#### [Extrait]
—————

Outil de dépistage d’un mésusage

Parmi les outils de repérage de bonnes qualités, le Prescription Opioid Misuse Index (POMI) semble être pertinent pour un dépistage rapide d’un mésusage d’un antalgique opioïde en cours de traitement. Cet auto-questionnaire est particulièrement adapté à un usage en soins primaires.

→ Répondre le plus spontanément possible

- Vous arrive-t-il de prendre plus de médicaments (c’est-à-dire une dose plus importante) que ce qui vous est prescrit ? Oui/Non

- Vous arrive-t-il de prendre plus souvent vos médicaments (c’est-à-dire raccourcir le temps entre deux prises) que ce qui vous est prescrit ? Oui/Non

- Vous arrive-t-il de faire renouveler votre traitement contre la douleur plus tôt que prévu ? Oui/Non

- Vous arrive-t-il de vous sentir bien ou euphorique après avoir pris votre médicament antalgique ? Oui/Non

- Vous arrive-t-il de prendre votre médicament antalgique parce que vous êtes tracassé ou pour vous aider à faire face à des problèmes autres que la douleur ? Oui/Non

- Vous est-il arrivé de consulter plusieurs médecins, y compris les services d’urgence, pour obtenir vos médicaments antalgiques ? Oui/Non

→ Résultat : chaque réponse « Oui » compte 1 point et chaque « Non », 0 point. Un score ≥ à 2 est considéré comme positif et objective une situation de mésusage.

—————

(Extractions de texte par page)
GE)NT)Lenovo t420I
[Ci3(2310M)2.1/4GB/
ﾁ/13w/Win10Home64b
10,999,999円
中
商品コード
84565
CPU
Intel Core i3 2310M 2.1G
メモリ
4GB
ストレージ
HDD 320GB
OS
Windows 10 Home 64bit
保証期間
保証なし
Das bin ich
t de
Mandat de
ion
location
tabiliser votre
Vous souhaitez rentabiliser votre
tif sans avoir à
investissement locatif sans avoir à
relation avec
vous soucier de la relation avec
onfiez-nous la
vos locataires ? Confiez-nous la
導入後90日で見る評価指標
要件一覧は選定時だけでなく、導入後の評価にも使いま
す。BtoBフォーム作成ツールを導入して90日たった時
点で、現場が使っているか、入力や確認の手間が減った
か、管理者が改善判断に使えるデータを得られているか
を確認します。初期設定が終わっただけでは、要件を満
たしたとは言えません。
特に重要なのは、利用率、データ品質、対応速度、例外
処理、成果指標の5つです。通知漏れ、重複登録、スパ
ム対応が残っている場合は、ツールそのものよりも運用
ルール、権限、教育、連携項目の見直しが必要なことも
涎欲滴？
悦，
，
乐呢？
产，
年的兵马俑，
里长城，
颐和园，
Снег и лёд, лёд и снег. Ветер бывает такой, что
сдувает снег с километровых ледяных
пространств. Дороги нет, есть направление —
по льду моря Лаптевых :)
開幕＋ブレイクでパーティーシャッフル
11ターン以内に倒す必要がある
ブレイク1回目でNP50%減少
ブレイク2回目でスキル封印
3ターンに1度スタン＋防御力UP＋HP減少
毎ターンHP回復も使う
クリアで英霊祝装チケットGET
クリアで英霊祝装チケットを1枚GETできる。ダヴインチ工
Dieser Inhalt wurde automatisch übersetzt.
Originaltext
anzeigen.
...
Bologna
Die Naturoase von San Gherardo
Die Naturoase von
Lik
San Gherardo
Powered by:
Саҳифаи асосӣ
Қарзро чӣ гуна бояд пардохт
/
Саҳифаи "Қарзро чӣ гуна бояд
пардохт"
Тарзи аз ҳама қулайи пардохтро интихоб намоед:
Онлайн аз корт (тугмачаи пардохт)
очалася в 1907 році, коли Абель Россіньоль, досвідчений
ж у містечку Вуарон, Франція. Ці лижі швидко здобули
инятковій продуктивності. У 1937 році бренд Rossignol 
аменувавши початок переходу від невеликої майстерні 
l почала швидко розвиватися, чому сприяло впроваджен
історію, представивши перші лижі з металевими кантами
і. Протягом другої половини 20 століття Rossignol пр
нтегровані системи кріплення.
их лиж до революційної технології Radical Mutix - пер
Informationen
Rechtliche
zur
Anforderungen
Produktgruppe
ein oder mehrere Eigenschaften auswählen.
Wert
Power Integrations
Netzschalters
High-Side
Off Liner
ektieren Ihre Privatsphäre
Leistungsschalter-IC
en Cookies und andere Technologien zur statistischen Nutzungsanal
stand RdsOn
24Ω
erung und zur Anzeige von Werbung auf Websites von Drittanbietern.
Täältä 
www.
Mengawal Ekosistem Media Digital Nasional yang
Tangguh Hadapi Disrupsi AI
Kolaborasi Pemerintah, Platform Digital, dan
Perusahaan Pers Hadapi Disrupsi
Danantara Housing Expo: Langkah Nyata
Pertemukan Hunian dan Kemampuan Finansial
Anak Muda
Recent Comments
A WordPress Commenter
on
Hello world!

—————

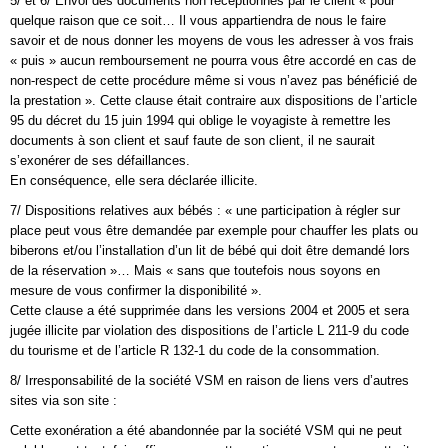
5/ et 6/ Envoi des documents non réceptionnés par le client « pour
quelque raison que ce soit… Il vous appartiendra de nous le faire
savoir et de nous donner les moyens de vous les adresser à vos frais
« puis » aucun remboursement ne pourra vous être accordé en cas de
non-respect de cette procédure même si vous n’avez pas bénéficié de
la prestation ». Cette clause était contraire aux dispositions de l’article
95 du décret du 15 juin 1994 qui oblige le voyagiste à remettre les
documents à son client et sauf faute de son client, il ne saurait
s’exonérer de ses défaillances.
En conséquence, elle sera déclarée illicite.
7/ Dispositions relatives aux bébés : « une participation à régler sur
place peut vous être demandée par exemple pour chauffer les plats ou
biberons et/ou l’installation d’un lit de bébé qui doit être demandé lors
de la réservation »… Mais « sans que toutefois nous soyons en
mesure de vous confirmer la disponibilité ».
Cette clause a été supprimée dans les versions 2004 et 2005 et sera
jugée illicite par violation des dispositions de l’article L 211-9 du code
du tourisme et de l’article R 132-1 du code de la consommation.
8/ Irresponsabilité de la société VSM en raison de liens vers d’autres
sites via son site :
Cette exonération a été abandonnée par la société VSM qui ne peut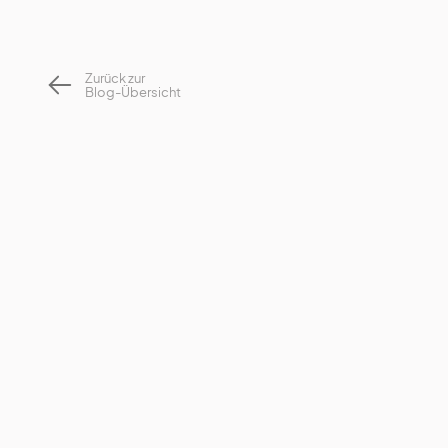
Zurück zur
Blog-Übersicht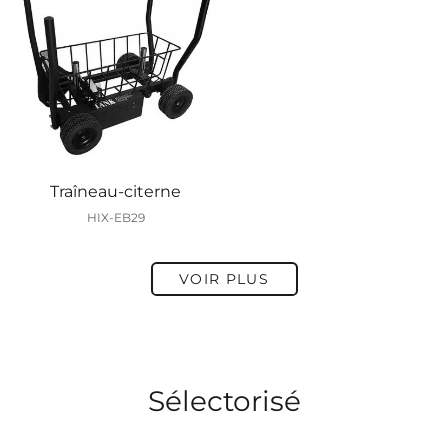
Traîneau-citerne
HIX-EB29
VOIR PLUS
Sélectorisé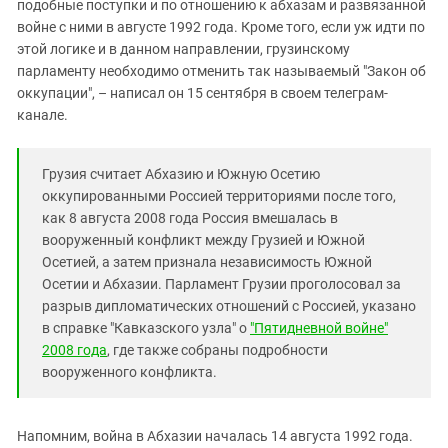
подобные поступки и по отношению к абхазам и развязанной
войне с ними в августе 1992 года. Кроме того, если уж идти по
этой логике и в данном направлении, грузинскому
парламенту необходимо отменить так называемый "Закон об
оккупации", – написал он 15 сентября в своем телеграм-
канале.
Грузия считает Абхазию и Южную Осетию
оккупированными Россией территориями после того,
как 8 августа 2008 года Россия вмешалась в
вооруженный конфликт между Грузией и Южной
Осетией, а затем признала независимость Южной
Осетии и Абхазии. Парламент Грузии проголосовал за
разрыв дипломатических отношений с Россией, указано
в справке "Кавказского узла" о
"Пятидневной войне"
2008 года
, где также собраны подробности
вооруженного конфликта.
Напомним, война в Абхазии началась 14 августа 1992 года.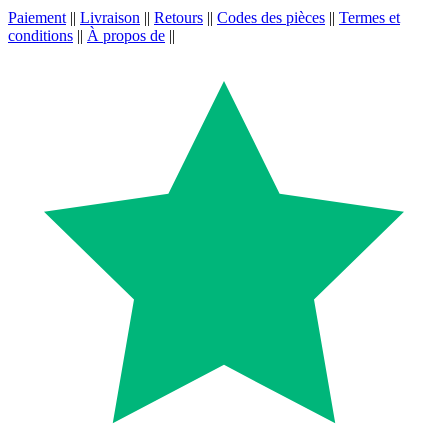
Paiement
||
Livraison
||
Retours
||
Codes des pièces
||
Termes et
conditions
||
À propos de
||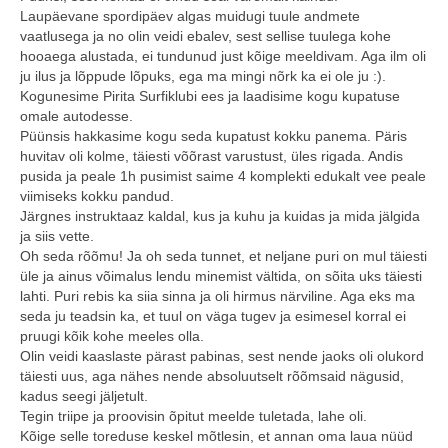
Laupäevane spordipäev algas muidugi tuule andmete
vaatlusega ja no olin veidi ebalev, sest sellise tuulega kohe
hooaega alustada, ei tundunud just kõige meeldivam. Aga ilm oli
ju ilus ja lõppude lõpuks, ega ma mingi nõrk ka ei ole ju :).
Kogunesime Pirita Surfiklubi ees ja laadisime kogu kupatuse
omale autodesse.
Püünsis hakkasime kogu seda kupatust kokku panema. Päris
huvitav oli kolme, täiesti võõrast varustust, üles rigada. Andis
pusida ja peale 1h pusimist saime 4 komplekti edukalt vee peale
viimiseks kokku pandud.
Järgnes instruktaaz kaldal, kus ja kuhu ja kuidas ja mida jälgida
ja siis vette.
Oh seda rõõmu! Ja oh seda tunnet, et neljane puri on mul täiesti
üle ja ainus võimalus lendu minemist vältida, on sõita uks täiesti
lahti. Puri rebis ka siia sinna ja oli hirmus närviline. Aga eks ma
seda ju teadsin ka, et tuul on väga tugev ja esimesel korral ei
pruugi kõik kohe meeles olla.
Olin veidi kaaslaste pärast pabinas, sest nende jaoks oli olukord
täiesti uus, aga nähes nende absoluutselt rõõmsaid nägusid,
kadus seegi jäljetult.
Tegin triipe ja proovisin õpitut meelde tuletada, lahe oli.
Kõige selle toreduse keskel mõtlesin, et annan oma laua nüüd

—————

#### [Consigne]
Poursuivez l'extrait sur le dépistage du mésusage des antalgiques opioïdes à la suite de sa dernière phrase.

#### [Réponse attendue]
Source : Société française d’évaluation et de traitement de la douleur (SFETD), Recommandations de bonne pratique clinique, « Utilisation des opioïdes forts dans la douleur chronique non cancéreuse chez l’adulte », janvier 2016 (lien : bit.ly/1rdevSp).

Entretien
Dr Anne-Marie Brieude Médecin addictologue au centre hospitalier de Blois, coordinatrice médicale du Rézo Addictions 41, réseau d’accès aux soins en addictologie (Loir-et-Cher)

« Le sevrage aux benzodiazépines est souvent plus compliqué que celui aux antalgiques opïodes »

Qui sont les patients suivis par le Rézo Addictions 41 ?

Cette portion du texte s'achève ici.